Intrinsic camera parameters:
◇ ◇ ◇ ◇
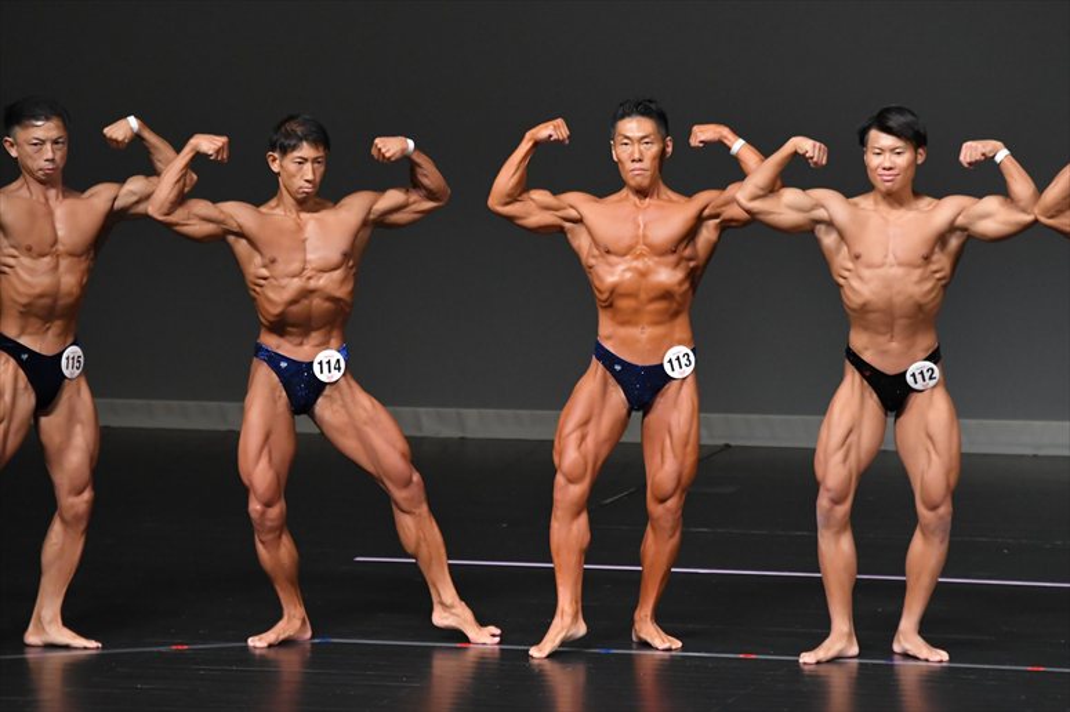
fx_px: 9358
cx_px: 535
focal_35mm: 315
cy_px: 356
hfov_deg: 6.5
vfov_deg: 4.4
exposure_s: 1/400
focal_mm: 210
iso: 4000
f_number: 5.6
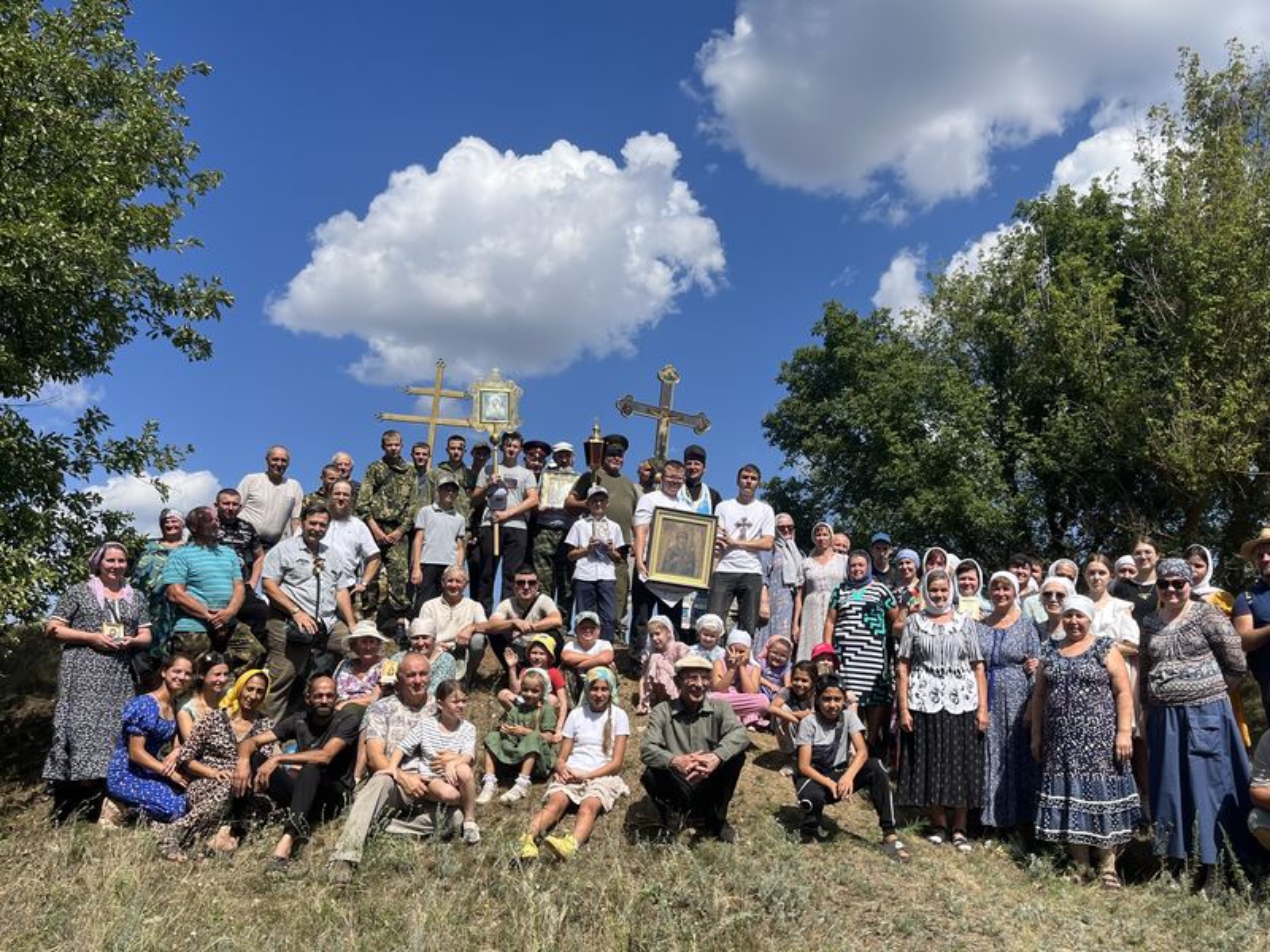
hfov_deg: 67.3
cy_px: 476
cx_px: 635
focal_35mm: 26
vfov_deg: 53.1
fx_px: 954
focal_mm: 5.1
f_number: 1.6
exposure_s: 1/4016
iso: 50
◇ ◇ ◇ ◇
» **What is being asked**
Without the pictures, reproduce every record exactly as it appears above.

» **Answer**
fx_px: 9358
cx_px: 535
focal_35mm: 315
cy_px: 356
hfov_deg: 6.5
vfov_deg: 4.4
exposure_s: 1/400
focal_mm: 210
iso: 4000
f_number: 5.6
hfov_deg: 67.3
cy_px: 476
cx_px: 635
focal_35mm: 26
vfov_deg: 53.1
fx_px: 954
focal_mm: 5.1
f_number: 1.6
exposure_s: 1/4016
iso: 50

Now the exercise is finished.